* [DOCUMENT EXTRACT]
# Welcome Shamoo!



## Captain Ahab (Oct 24, 2007)

Glad to see that Shamoo joined, I know from another forum that he has a wealth of information and is an all around nice guy, even if he is from NJ :lol:


----------



## Jim (Oct 24, 2007)

Welcome man!

Thanks for joining!


----------



## SMDave (Oct 24, 2007)

YES! Finally a Jersey guy.


----------



## Waterwings (Oct 24, 2007)

Welcome Aboard! New here myself


----------



## Captain Ahab (Oct 25, 2007)

Hey Fishin NJ - how did you find us?

And welcome aboard!


----------



## Captain Ahab (Oct 25, 2007)

Very cool! Glad you are here and look forward to your posts!


----------



## shamoo (Oct 27, 2007)

thanks for the welcome my friends, Hope I can tribute a little to this site it looks like a pretty awsum site.[hope theres no mud slinggen] I've been getting my Pa. license for the past 5-6 years and the only place I fish is behind Roman&Haas, Lake Luxenburg, Levittown Lake, Neshaminy Crick(humeville) and a trip to the Susquahana for SMB, any help in finding new waters to test would be greatly appreciated, Oh how do I get my emoticons to work?


----------



## Jim (Oct 27, 2007)

* [INFORMATION SUPPLIED]
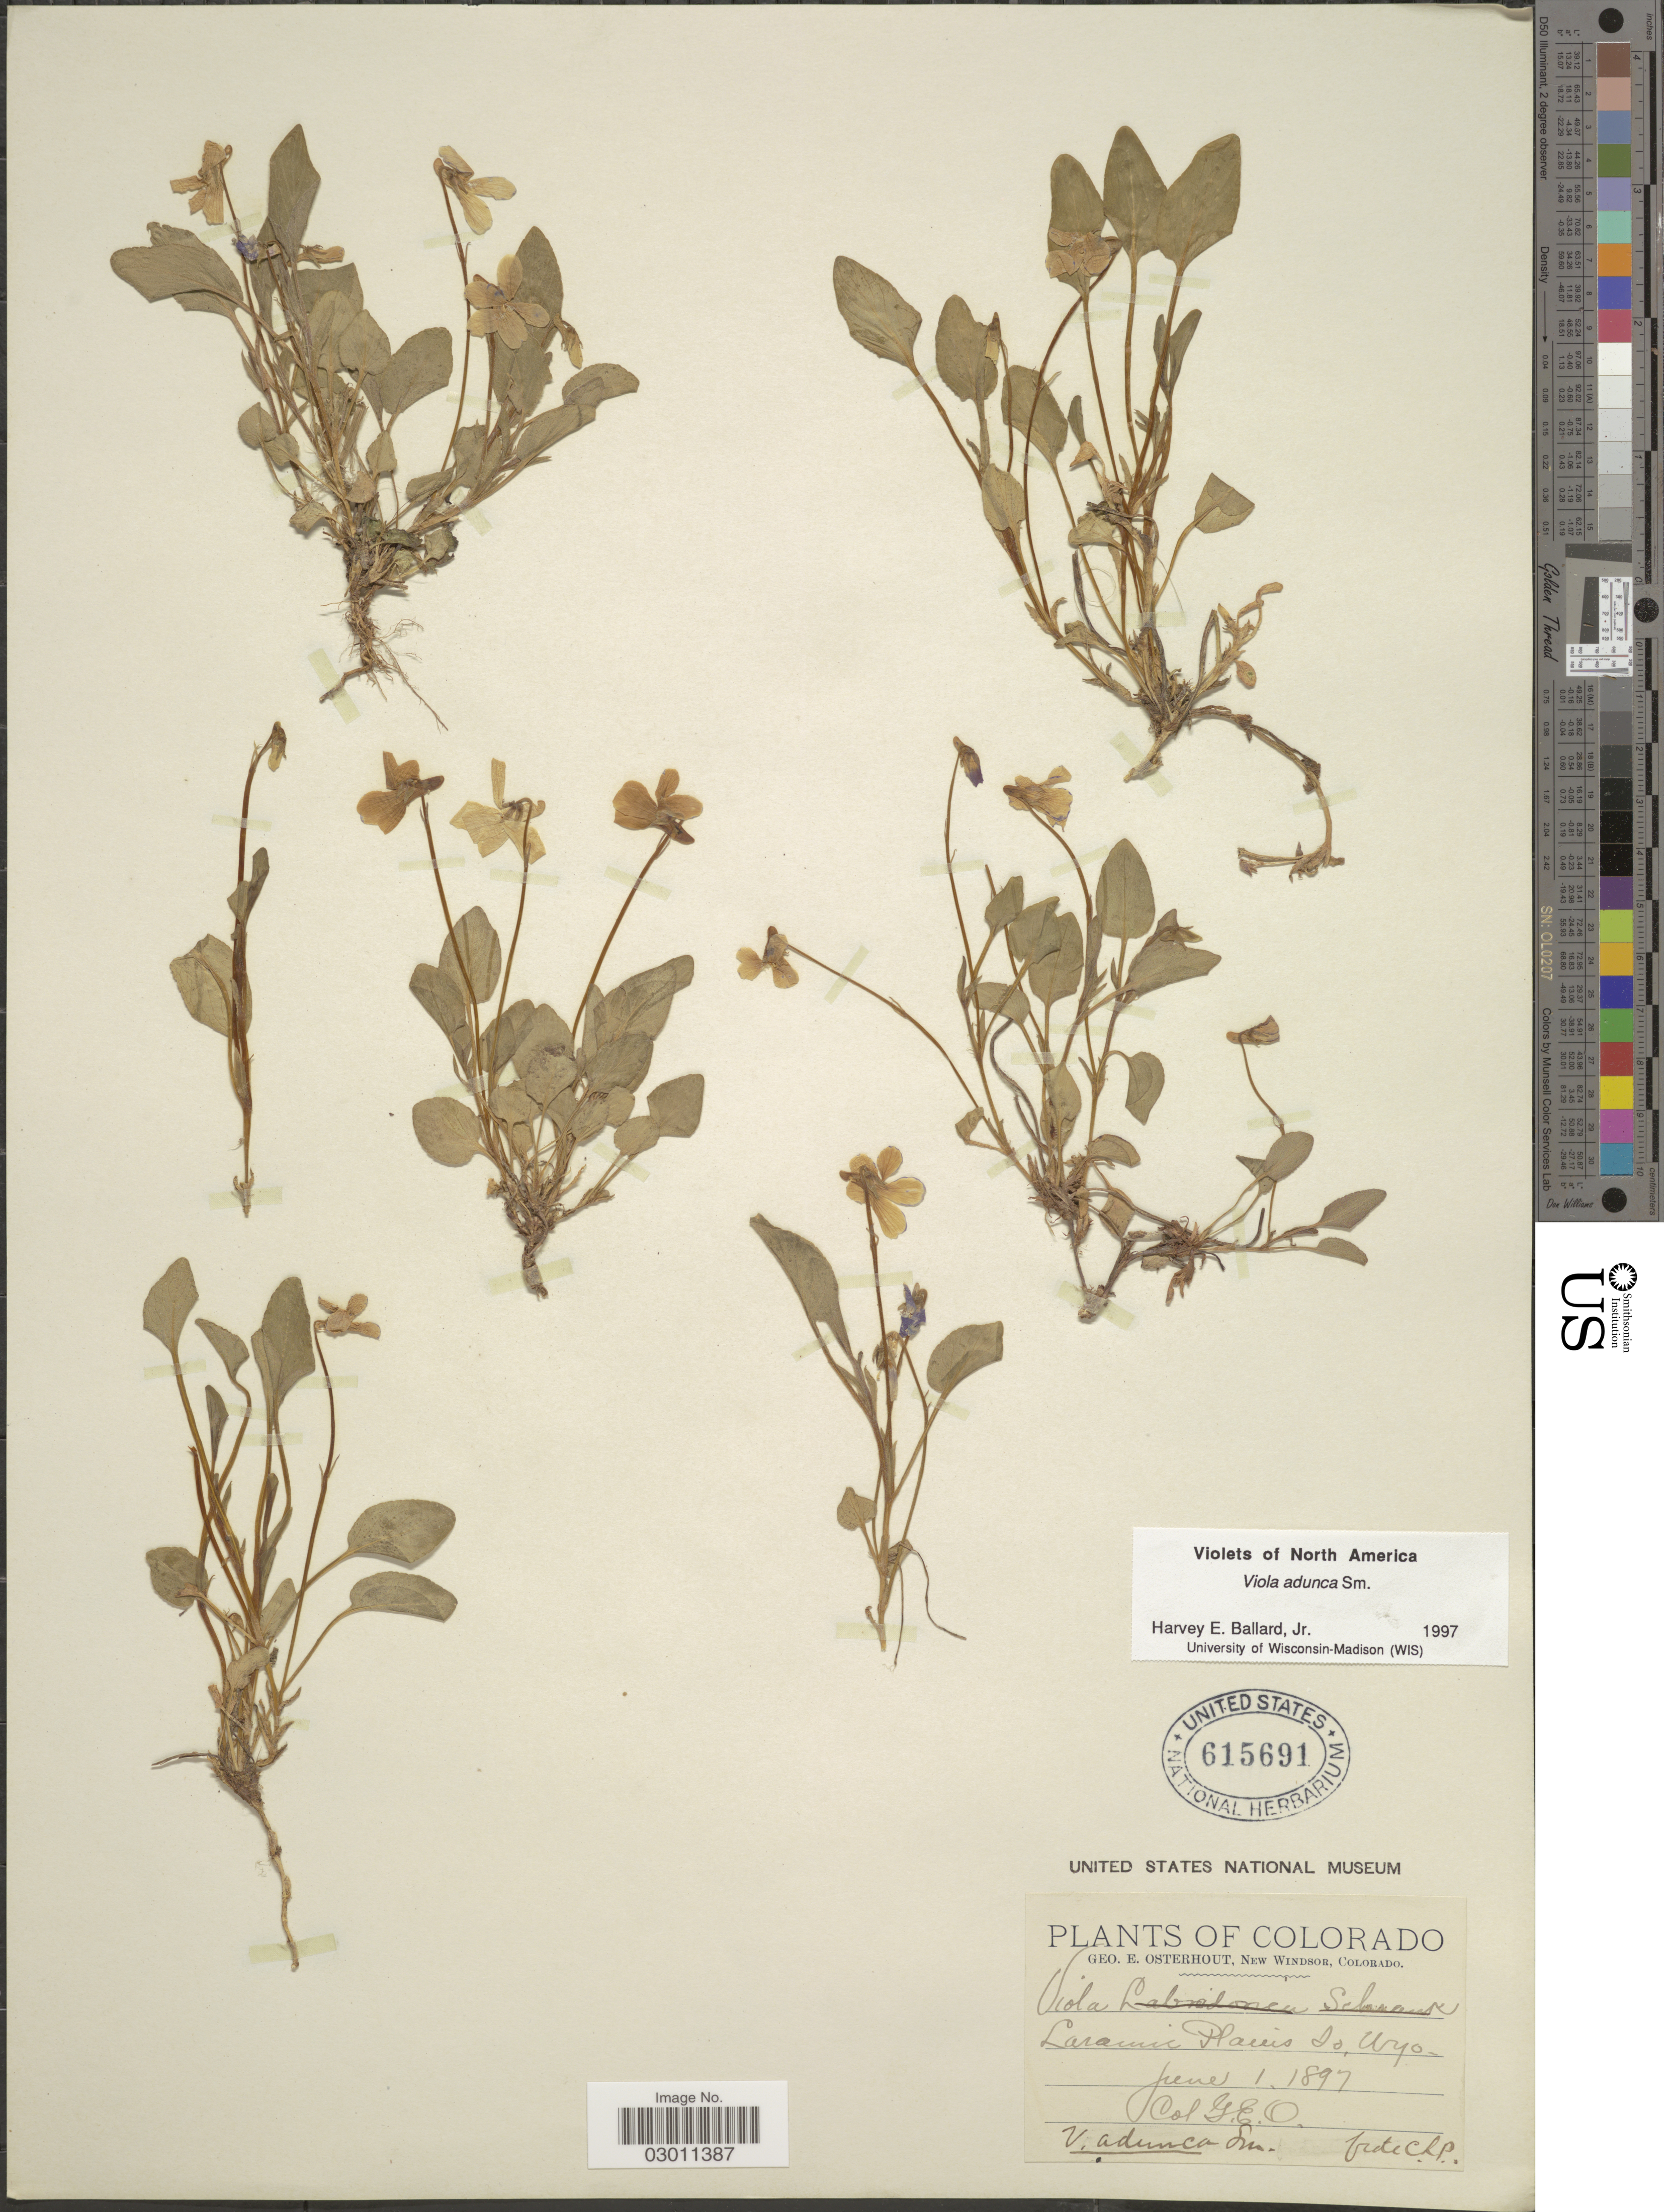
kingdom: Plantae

* [OBJECTIVE] Reproduce part of the welcome thread word for word, starting with "## Captain Ahab (Oct 24, 2007)" and going on through "Thanks for joining!". The material above comes from a separate source and is unrelated to the welcome thread.

* [SOLVED EXERCISE]
## Captain Ahab (Oct 24, 2007)

Glad to see that Shamoo joined, I know from another forum that he has a wealth of information and is an all around nice guy, even if he is from NJ :lol:


----------



## Jim (Oct 24, 2007)

Welcome man!

Thanks for joining!